### DOCUMENT
▶
With Netflix on board, launches in Canada this fall, it is a very interesting option.

We already love our ATV but with Netflix we will say goodbye to commercials forever! yay!

And it won't break the bank to have one in the bedroom as well.


----------



## Elric (Jul 30, 2005)

I think I'm going to preorder mine today actually, I like the idea of streaming to and from my other idevices.

Not to mention 99 cent episodes, even if I watch 90 shows in a month (in reality will be around 20), it's still cheaper than digital cable... with no commercials. And no "to watch that show, you need this channel, to get that channel you need this bundle..." screw that.


----------



## Dammacx (May 22, 2006)

For $100 I think it is great for what it is designed for and I would get one if I didn't already have a Xbox and My Computer a few feet from my main TV anyways. But as a simple way to bring all your computer content to your TV I think it is great. For people who want more they already have a computer or other device hooked up. But for many people this is a great solution. Also the main purpose of this device is for you to easily get your iTunes content to your big screen.The easier they make it for people to do that the more they (people) will consume and the more money they (Apple - and their partners) will make. 

I just wonder when they will finally rename iTunes to iMedia or something similar. iTunes has been more than a tunes player for a long time - they should have taken the opportunity with version 10 and the big release of the new Apple TV to jump on a new name so it (the name) makes more sense.


----------



## andreww (Nov 20, 2002)

Apple's cost to rent a first run HD movie seems to be several dollars cheaper than Rogers in demand, so I could see picking one up at some point. It may not get used much, but I can see the youtube function being used quite a bit.


----------



## jrichardson (Mar 9, 2007)

I like to watch TED talks on my ATV but I'm thinkingof picking up the new ATV, just for fun.
◀
### THE TASKS
• 1. Answer these about the Apple TV thread:
(a) How much does Elric say an episode costs?
(b) What price does Dammacx give for the device?
(c) What new name does Dammacx suggest for iTunes?
• 2. Write what comes next in the Apple TV thread, picking up after its final sentence.
The data that comes next isn't needed for anything here.

### DATA RECORDS
▶
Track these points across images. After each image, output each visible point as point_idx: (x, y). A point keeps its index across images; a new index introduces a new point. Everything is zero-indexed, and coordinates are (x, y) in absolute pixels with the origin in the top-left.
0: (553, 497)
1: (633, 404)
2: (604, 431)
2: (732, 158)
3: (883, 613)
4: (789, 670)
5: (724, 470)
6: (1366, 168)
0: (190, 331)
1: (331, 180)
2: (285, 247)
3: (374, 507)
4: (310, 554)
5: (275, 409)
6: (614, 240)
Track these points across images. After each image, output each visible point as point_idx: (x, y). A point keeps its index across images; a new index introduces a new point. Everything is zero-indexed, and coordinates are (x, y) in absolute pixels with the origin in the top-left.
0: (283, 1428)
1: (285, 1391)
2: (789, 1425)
◀
### RESULTS BY TASK
• 1.
(a) 99 cents
(b) $100
(c) iMedia

• 2.
----------



## Guest (Sep 2, 2010)

I don't see myself picking one up. I hate the whole iTunes lockin personally. You can only buy content from iTunes and you can only stream video from iTunes. I don't use iTunes for video management or playback ... it's honestly not well designed for video at all and only being able to stream to the apple TV from iTunes pretty much kills it's usefulness to me. I run Plex on my mac mini's here and am very happy with it.


----------



## Rps (May 2, 2009)

jrichardson said:


> I like to watch TED talks on my ATV but I'm thinkingof picking up the new ATV, just for fun.


Say, i like to watch TED TALKS as well. I'm thinking of getting an Apple TV unit, how would that work.


----------



## DavidH (Jan 4, 2009)

I am going to take a "wait & see" approach due to the fairly restricted amount of TV content that is going to be available.
You heard Steve's "jab" at the networks saying something to the effect "until the others see the light".

I think the new device is definitely on the right track, I just wish the content providers would "come around" to looking at new business models.
At the end of the day, Steve's new device is only as good as the content available from the media producers.

I still may get one just to get my computer content to the TV e.g. photos, home movies, video podcasts, music etc.

DavidH


----------



## Elric (Jul 30, 2005)

mguertin said:


> I don't see myself picking one up. I hate the whole iTunes lockin personally. You can only buy content from iTunes and you can only stream video from iTunes. I don't use iTunes for video management or playback ... it's honestly not well designed for video at all and only being able to stream to the apple TV from iTunes pretty much kills it's usefulness to me. I run Plex on my mac mini's here and am very happy with it.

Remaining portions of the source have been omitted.